**** Provided entries ****

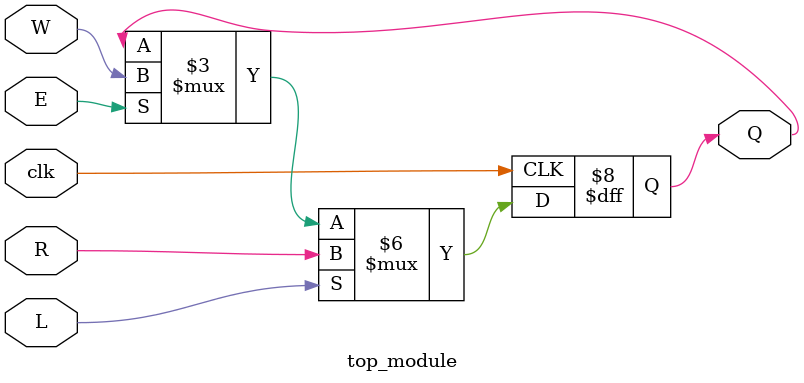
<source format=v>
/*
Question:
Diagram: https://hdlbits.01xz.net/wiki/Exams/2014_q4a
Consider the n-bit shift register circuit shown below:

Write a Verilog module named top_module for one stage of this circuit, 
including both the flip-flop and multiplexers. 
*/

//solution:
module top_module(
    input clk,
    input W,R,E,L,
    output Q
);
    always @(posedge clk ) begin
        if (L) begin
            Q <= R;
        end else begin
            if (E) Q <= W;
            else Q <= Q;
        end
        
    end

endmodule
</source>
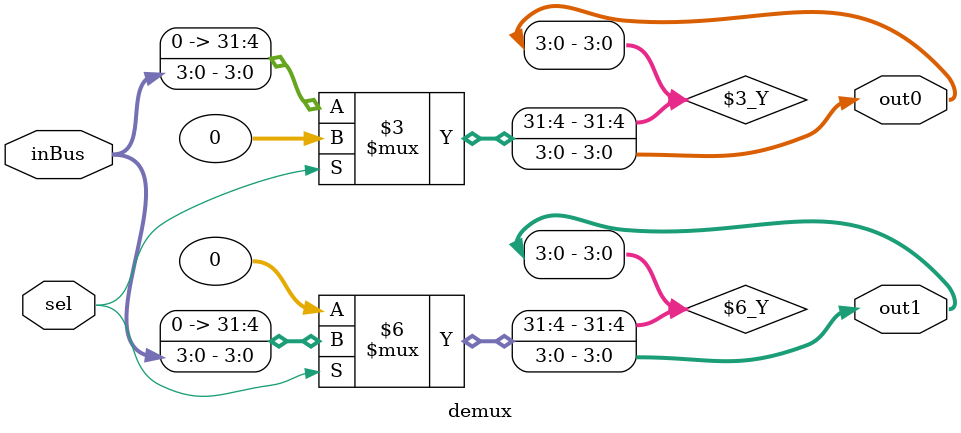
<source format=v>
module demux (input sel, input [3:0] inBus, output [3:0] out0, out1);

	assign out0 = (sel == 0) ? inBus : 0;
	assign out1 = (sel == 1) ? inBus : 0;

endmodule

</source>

****
**** Provided entries ****

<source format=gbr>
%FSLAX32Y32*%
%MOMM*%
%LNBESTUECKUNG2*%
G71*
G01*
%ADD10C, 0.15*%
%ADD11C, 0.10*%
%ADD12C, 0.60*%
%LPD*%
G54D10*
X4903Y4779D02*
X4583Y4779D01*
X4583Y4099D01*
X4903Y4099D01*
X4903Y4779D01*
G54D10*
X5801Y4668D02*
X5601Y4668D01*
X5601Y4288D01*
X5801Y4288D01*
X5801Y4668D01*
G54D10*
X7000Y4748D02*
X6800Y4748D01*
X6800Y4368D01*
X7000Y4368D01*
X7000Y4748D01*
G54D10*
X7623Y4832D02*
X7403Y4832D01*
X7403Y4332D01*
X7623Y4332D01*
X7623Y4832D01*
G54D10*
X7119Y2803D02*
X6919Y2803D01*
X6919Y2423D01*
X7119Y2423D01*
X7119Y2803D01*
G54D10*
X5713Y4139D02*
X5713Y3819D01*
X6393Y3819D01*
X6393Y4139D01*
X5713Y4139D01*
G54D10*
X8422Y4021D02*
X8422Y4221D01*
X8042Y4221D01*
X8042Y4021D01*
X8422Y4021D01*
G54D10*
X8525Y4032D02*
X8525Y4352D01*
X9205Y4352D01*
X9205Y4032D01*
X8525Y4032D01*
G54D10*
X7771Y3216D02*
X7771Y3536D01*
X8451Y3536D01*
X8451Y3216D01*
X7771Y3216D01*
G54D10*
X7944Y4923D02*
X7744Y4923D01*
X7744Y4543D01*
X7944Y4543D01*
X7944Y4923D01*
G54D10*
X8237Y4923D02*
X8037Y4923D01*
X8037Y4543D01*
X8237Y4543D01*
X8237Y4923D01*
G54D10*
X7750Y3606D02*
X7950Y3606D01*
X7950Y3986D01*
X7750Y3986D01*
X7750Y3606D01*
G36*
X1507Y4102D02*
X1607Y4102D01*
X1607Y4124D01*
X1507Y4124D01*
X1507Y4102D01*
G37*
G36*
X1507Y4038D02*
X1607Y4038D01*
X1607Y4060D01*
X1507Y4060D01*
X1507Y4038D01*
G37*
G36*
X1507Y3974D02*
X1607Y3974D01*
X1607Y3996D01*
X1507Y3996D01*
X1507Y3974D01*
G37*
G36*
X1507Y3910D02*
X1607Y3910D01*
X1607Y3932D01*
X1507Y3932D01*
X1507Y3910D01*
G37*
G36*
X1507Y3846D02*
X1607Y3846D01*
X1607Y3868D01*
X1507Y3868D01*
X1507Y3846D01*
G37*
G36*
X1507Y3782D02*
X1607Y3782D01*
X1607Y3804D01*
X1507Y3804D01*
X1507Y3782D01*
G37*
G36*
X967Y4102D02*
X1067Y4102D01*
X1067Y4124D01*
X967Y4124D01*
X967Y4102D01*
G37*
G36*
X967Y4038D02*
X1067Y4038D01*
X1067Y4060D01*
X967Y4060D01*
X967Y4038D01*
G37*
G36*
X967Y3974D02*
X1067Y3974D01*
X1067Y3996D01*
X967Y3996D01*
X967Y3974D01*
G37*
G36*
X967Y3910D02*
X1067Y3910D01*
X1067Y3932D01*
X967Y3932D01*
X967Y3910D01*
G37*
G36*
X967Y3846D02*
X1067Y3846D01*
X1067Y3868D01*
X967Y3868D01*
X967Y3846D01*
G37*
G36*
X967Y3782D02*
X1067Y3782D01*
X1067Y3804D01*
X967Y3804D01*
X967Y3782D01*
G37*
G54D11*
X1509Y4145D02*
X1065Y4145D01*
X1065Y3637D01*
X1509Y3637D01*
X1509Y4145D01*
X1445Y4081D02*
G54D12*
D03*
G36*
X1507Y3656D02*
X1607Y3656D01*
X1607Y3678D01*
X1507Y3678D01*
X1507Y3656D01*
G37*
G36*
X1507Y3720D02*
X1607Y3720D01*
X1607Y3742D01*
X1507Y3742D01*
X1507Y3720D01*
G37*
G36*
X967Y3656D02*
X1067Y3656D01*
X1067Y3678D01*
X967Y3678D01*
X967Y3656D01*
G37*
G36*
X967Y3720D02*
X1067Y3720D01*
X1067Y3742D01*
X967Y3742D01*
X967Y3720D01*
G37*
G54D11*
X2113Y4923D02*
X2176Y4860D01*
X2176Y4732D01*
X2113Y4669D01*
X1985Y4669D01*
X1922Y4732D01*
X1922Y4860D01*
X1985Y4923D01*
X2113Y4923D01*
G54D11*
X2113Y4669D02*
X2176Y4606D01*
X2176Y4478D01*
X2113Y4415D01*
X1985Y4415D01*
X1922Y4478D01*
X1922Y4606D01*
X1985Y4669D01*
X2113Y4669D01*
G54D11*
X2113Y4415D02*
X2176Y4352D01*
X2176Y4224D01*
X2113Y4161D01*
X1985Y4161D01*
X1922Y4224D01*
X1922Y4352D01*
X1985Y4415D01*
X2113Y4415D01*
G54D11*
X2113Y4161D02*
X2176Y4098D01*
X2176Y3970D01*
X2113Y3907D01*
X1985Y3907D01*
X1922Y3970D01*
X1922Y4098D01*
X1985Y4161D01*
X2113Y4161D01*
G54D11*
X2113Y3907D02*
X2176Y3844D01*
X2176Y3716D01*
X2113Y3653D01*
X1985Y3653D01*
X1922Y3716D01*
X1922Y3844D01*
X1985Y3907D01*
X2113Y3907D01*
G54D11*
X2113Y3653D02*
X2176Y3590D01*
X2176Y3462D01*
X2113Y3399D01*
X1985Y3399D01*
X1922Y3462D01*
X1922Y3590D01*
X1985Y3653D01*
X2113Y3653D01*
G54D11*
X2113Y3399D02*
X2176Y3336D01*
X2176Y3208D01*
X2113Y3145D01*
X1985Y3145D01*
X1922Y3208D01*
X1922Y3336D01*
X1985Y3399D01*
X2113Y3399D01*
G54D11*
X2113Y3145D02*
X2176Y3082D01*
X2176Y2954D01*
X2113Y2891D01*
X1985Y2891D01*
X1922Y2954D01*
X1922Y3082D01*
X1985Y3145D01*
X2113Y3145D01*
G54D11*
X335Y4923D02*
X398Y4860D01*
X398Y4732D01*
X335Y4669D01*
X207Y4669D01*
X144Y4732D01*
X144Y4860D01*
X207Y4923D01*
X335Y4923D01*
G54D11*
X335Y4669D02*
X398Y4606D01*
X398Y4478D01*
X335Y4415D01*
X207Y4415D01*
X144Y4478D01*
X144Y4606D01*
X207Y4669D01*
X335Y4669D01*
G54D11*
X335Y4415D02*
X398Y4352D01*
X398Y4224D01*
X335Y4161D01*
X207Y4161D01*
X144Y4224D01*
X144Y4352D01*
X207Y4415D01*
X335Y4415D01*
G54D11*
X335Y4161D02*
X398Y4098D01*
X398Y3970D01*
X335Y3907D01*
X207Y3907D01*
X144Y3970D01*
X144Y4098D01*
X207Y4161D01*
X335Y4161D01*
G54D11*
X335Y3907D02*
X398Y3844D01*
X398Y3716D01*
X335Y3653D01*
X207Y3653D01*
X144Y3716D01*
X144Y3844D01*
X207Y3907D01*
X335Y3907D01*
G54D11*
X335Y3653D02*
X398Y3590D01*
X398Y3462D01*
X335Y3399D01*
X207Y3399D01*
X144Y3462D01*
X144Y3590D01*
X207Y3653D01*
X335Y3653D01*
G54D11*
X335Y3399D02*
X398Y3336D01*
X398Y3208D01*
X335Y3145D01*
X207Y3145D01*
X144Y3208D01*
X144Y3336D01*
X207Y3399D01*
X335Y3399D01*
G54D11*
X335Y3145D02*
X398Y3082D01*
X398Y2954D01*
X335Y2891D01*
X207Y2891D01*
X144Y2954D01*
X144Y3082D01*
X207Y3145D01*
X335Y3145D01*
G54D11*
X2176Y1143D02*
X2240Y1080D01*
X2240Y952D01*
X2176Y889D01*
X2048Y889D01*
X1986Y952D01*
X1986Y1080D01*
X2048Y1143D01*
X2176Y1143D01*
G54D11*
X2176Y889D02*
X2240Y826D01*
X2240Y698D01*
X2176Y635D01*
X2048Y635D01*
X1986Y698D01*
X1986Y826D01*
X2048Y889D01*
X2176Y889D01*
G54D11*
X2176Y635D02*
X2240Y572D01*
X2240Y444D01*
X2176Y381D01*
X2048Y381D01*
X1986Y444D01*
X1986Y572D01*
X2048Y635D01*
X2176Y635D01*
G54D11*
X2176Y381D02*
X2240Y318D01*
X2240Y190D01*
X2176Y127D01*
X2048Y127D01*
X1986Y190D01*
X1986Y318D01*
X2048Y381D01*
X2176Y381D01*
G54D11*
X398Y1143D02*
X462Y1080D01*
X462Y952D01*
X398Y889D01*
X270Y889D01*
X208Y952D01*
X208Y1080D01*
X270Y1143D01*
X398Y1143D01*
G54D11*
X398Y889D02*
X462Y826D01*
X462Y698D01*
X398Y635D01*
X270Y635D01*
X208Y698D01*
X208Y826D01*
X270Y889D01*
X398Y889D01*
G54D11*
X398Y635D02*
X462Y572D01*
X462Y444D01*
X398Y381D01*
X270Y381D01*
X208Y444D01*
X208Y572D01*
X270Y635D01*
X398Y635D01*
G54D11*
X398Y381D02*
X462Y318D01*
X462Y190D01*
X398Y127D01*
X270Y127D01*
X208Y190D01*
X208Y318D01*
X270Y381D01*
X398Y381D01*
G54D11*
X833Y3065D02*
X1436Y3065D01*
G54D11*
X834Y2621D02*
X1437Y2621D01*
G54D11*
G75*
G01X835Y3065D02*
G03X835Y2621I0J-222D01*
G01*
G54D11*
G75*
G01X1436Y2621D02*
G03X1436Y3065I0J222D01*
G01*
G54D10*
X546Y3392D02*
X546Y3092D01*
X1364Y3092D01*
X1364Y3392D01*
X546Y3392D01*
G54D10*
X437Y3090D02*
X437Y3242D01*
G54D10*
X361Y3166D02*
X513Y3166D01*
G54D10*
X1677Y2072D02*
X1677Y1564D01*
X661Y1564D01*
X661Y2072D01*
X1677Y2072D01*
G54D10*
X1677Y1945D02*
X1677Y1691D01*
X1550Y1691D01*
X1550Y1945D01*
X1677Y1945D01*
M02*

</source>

****
**** Provided entries ****

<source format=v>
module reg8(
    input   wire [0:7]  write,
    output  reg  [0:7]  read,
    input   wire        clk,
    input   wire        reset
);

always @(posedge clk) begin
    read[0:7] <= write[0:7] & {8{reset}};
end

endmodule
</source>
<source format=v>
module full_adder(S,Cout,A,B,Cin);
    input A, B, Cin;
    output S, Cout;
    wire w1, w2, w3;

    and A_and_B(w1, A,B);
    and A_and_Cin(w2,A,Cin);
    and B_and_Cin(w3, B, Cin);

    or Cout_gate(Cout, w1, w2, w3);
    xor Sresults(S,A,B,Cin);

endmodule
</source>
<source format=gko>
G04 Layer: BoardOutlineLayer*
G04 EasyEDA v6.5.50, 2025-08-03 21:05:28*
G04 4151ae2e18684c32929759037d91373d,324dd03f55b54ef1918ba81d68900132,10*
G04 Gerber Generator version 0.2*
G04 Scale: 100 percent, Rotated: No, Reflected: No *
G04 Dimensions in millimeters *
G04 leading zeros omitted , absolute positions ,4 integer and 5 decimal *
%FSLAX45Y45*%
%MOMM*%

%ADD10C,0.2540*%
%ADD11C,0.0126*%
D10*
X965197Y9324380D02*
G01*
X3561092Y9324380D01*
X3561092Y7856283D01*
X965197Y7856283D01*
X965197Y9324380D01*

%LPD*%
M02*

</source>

****

→ **Your instructions**
Return every line of the data above in which "posedge" appears.

→ **Output for this task**
    always @(posedge clk ) begin
always @(posedge clk) begin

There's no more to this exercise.